During situational exposure when do you use your coping skills?

Before and after, but not during

100

What unhelpful thinking styles are the following 2 thoughts? “If I don’t do something perfectly, I have failed.” “I’m an idiot.”

All or nothing (or black and white) thinking and labelling

100

What are the different components of anxiety and how are they related?

Body sensations (e.g., racing heart, nausea, shortness of breath, dizziness), Thoughts (e.g., “I’m going to have a heart attack”, “I’m going to make a fool out of myself”, “I can’t handle this”, “What’s wrong with me”), Emotions (e.g., fear, shame, sadness, guilt), Behaviours (e.g., avoidance, subtle avoidance, safety behaviours, maladaptive coping strategies)

All the symptoms of anxiety can feed off each other. Thoughts can increase physical sensations, physical sensations can promote avoidance, avoidance can increase unpleasant emotions, etc.

200

What is the goal of Progressive Muscle Relaxation?

To learn what tense/relaxed muscles feel like; to get a rebound effect of relaxing the muscle beyond the resting/starting level of tension

200

How would you know if you’re engaging in safety behaviours? Or subtle avoidance?

You would know if your are engaging in safety behaviours or subtle avoidance if your anxiety continues to affect your day to day life, despite attempts to reduce the symptoms (i.e it can increase the physical symptoms of anxiety, more worry, more avoidance, always latching on to safety behaviours whenever an anxiety provoking situation arises, anxiety gets worse when you do not use safety behaviours).

200

What are the two ways we learned to manage our thoughts?

(1) Challenging and changing our thoughts with Thought Diaries; (2) Changing our relationship with our thoughts through Mindfulness

200

Name 3 pros and cons of managing anxiety.

Pros – can do more things that have been missing out on, can meet new people/maintain current friendships, can go back to work/school, can improve confidence;

Cons – it’s hard work, could impact current relationships, lead to temporary increase in symptoms, focusing on symptoms could temporarily impact self-esteem/self-confidence

300

Why is it helpful to practice relaxation strategies when we are not feeling anxious?

(1) Easier for us to practice/learn how to use them effectively, (2) Brings down the overall level of anxiety in our bodies

300

Why is it important to create exposure hierarchy?

You train your body and mind into seeing that the anxiety provoking situation is not dangerous. By staying in a situation that is anxiety provoking you can see the anxiety come down on its own without utilizing coping skills. By continuing with exposure tasks and confronting situations that are anxiety provoking your body will eventually become used to them, and the anxiety will eventually decrease to a manageable level.

300

What are the 4 components of mindfulness?

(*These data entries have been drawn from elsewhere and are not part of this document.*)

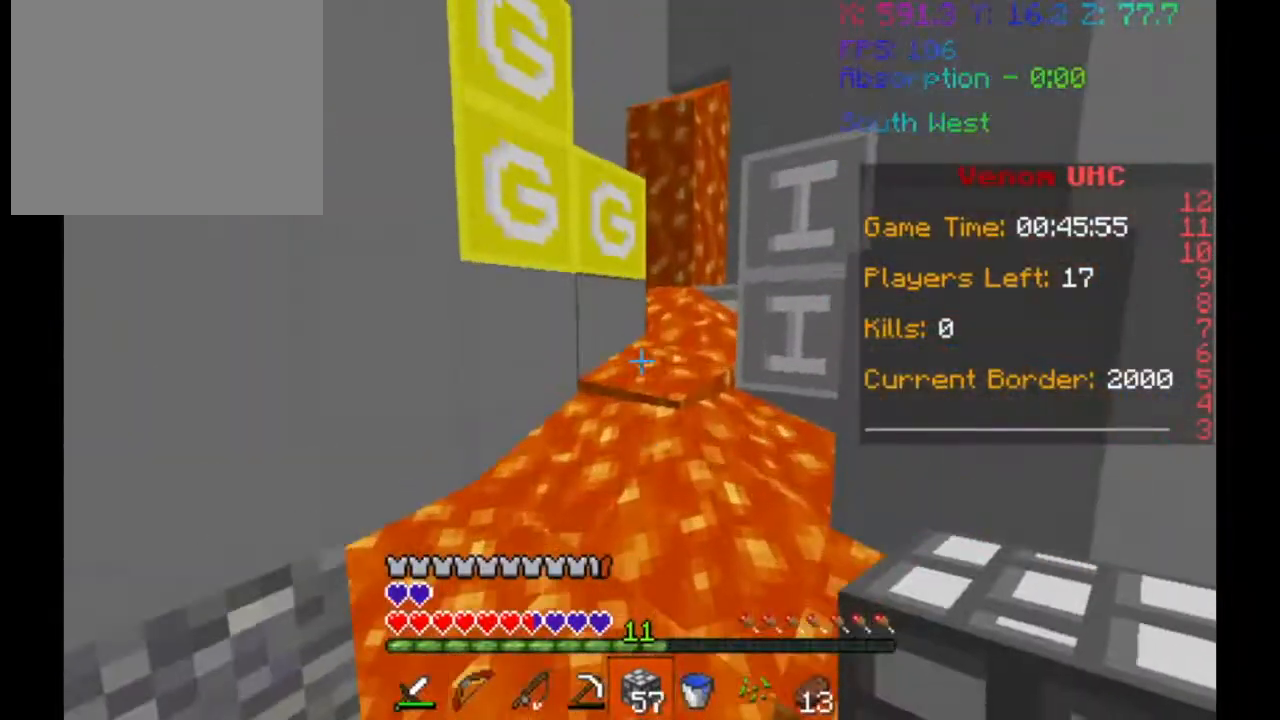
{"keys": ["s"], "events": [[133, "a", "down"], [167, "s", "down"], [333, "a", "up"]]}
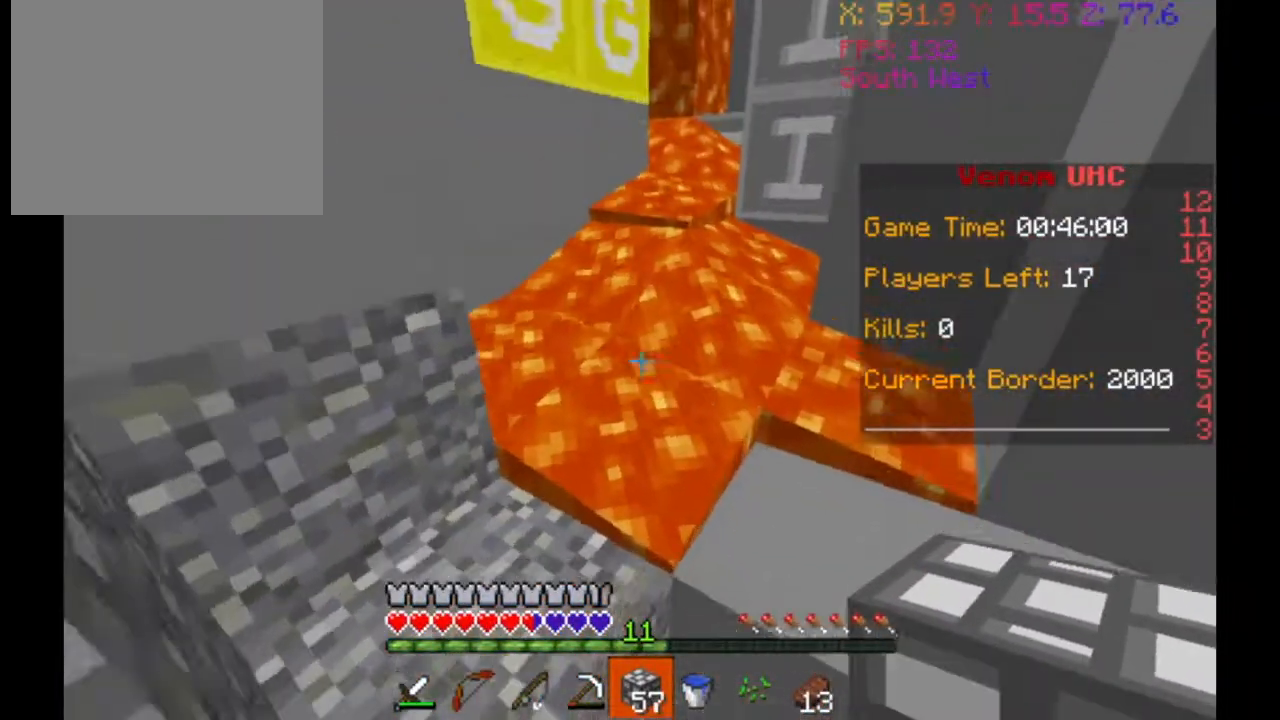
{"keys": ["w"], "events": [[67, "s", "up"], [367, "w", "down"]]}
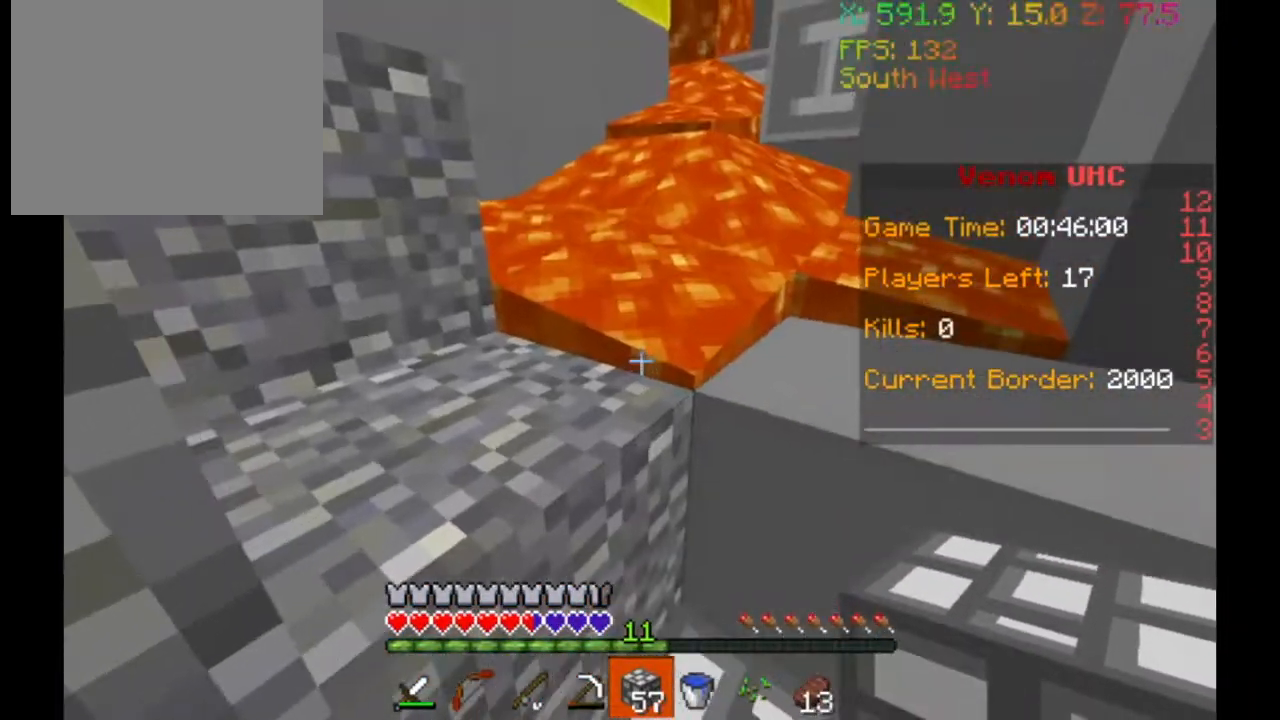
{"keys": ["w"], "events": [[167, "a", "down"], [433, "a", "up"]]}
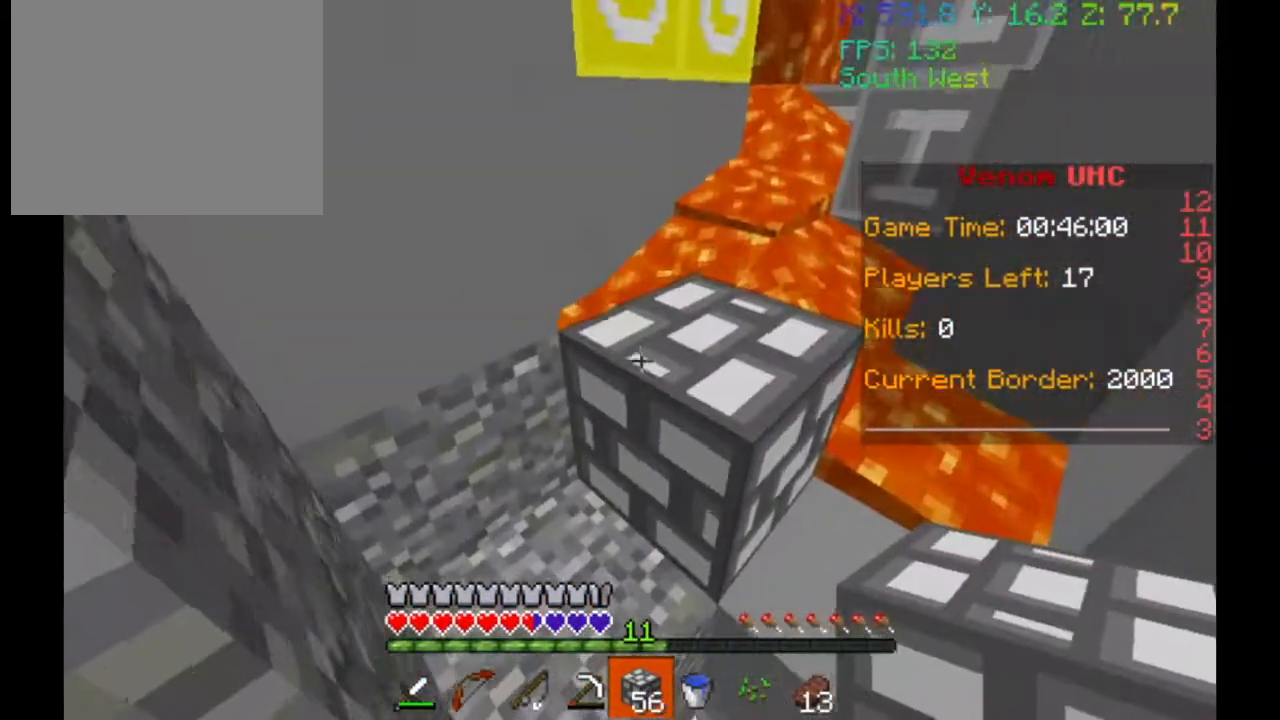
{"keys": ["w"], "events": []}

(1) Paying attention; (2) On purpose; (3) In the present moment; (4) Non-judgmentally

300

When can anxiety be helpful? Why isn’t our goal to eliminate/get rid of anxiety all together?

Anxiety is useful in some situations to keep us safe and to motivate us (e.g., staying away from edge of cliff, reacting when something comes in the middle of the road; lead us to prepare/study for a test or presentation).

The goal isn’t to eliminate anxiety because it is a natural part of life that we need. The goal is to manage it better so it gets in the way less, and so it doesn’t get triggers as quickly or as much in day-to-day situations.

400

Explain how you should practice deep breathing explaining the rate of breathing and the location of breathing.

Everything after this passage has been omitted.